When you want to climb on the roof to clean the gutters, I feel drunk. I am too nervous to grip the ladder. Just two beers, and I am holding my breath. As you ascend, I want to pull you closer. The gutters of dandelions are too tough to pull out. Dirt clods drop on my head with the pigeon poop. I washed my hair to be pretty for you, so you might see me, haloed like before when we slow danced, but no, I am gripping the ladder, waiting for you to fall on my head and be dead.
Then, a grey, translucent spider dances down around my wrist for a scream. I can’t stop thinking of your uncle who fell from a ladder, was never the same, more gentle now with his brain damage. You move up real slow, not many times I have seen you scared. We grow older. Our six-year-old son calls into the present, the “the olden times.” He summons the truths of a small rock, tries to catch golden crowned finches. For a morning, he is very committed, but gives up at dinner.
Our daughter cries while smiling, high wire tiptoeing between Barbies and boys. I can’t see you and run the perimeter of the house looking up for you. Out by the basketball hoop, I finally gaze high enough and you are squatting behind the solar panels in blue athletic gear. You are defeated, unable to yank out the weeds in the gutters, fertilized by pigeon droppings. Their song is throaty and my daughter can imitate how their bodies hide music.

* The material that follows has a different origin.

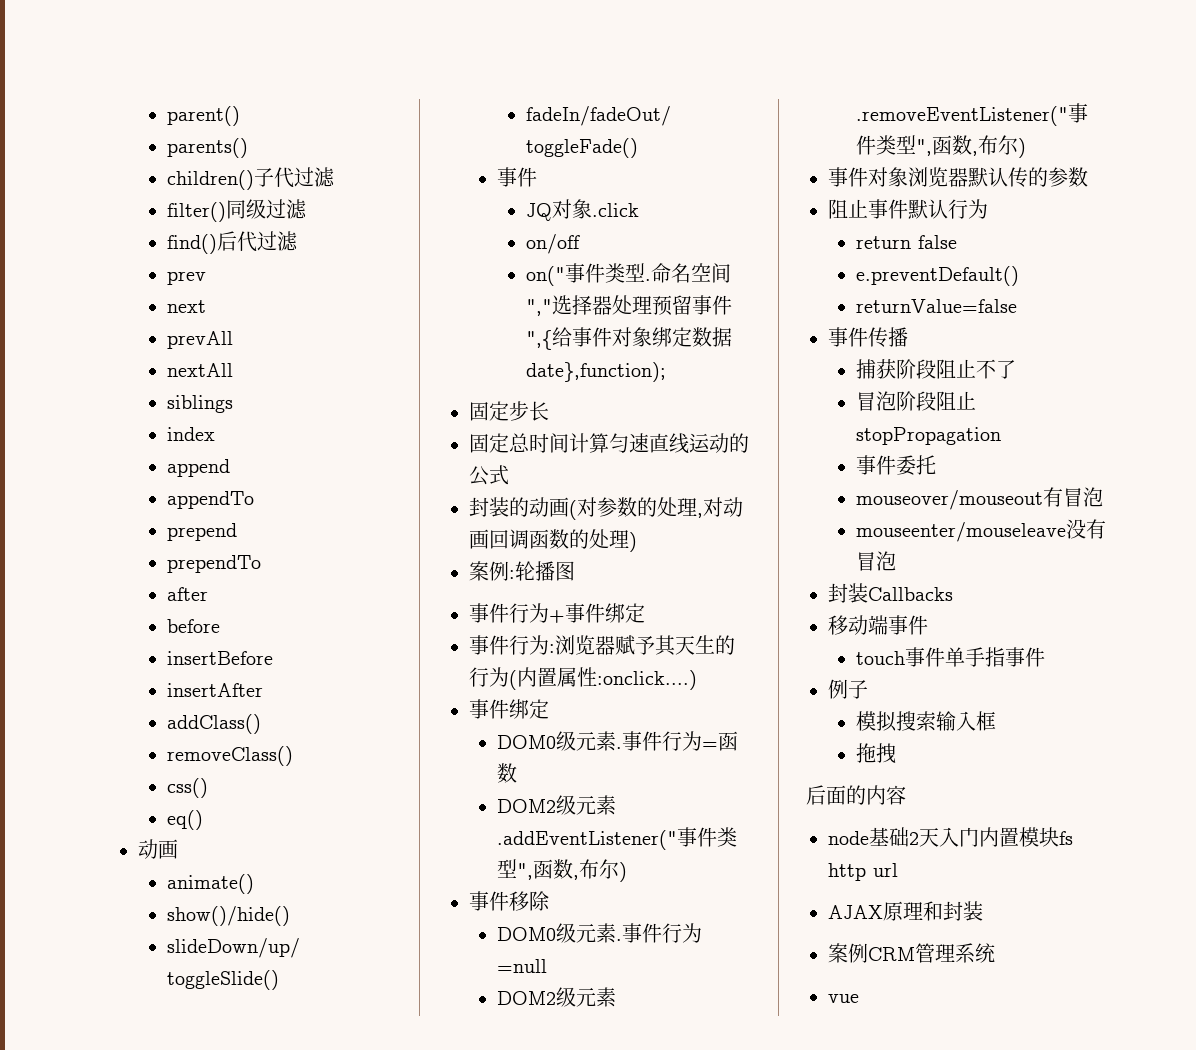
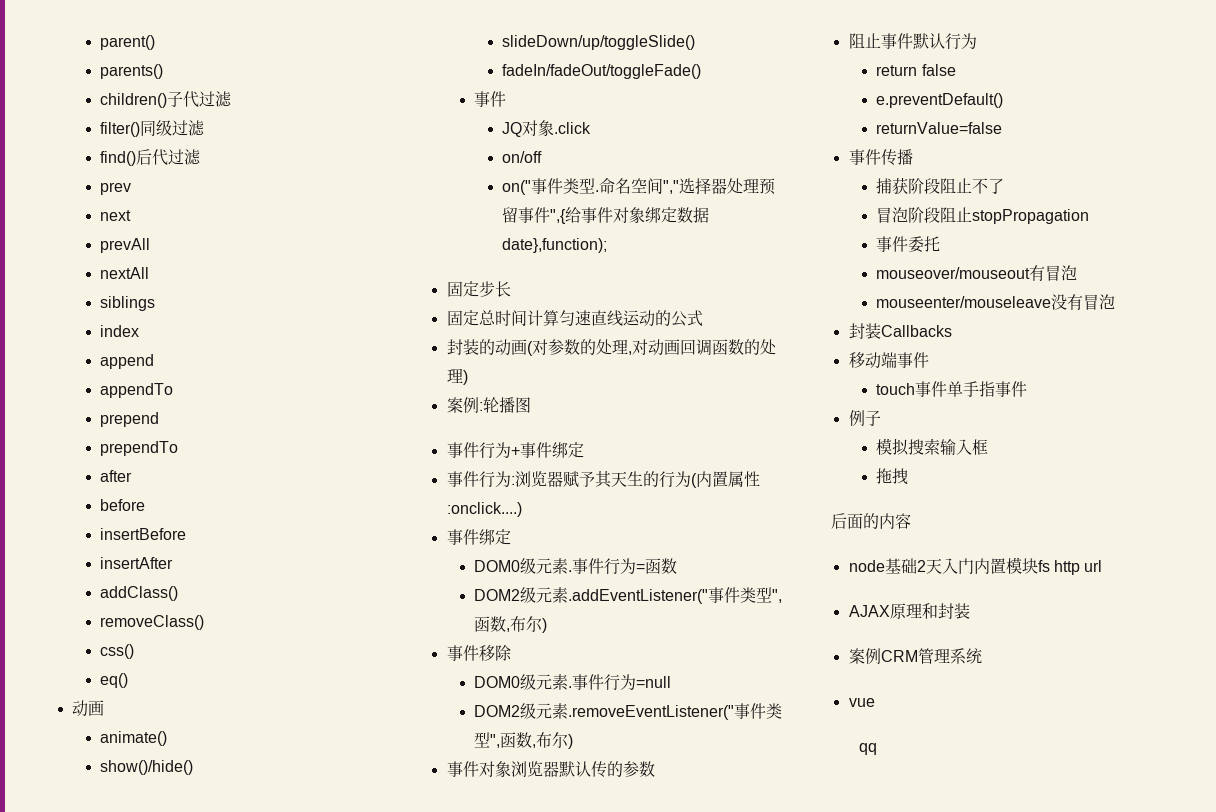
(859, 998) none -> [858,743,877,755] // qq

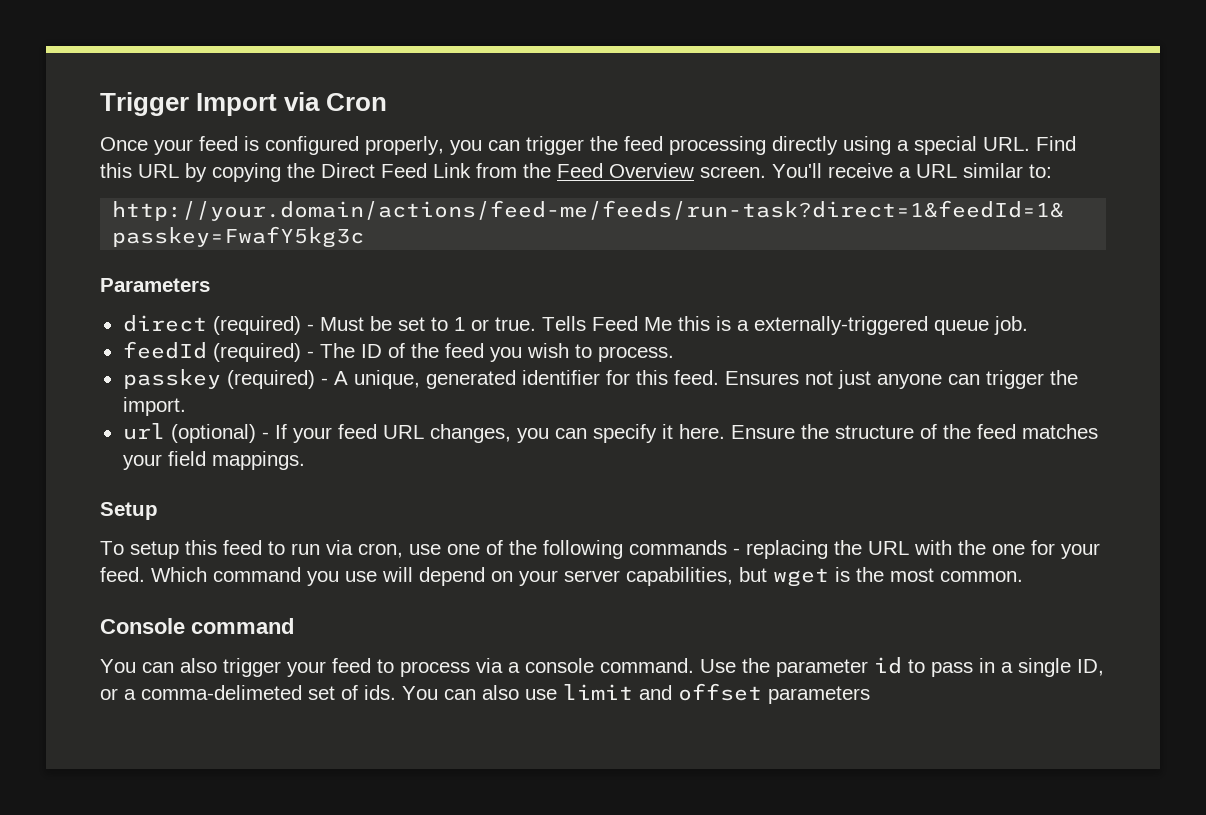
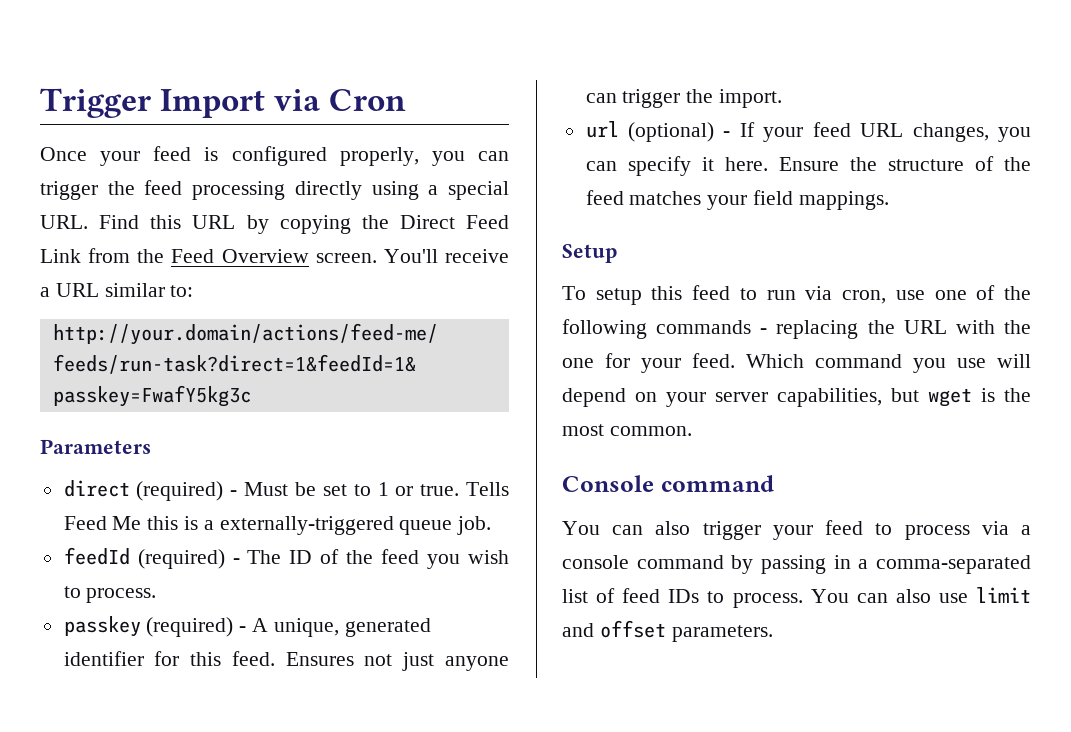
[600,657,1104,677] [100,685,396,700] command. Use the parameter id to pass in a single ID, or a comma-delimeted set of ids. -> [636,555,1031,574] [562,588,803,608] command by passing in a comma-separated list of feed IDs to process.
[768,686,870,704] parameters -> [671,625,773,642] parameters.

They nest over our bedroom. The children still sleep on the floor for safety, unaware of their parents’ intimacy. I can’t tell love from argument, from hum-drum-dream. You reach the new wasp nest, lacing up in an abandoned bird house. We are tender for it.
You’re climbing away from me, daring, darling to be drawn into some new redundancy, and I call out “we can pay for the gutters. It doesn’t matter now,” but wind steals it.
At sun’s descent, you’re crawling back to me on your hands and knees over the roof.
“Are you holding it?” “I’m holding it.” You come back down the ladder. I want your warm body in the blue sweat suit.
You come to me again, arrive backwards and tell me softly how high it looks from the other side. My stomach hurts with intent gravity. Off, on the side yard a yolky pigeon egg, scared off the ledge, makes a bold mark of existence on the tile, impossible to sweep up, sweet smelling yellow.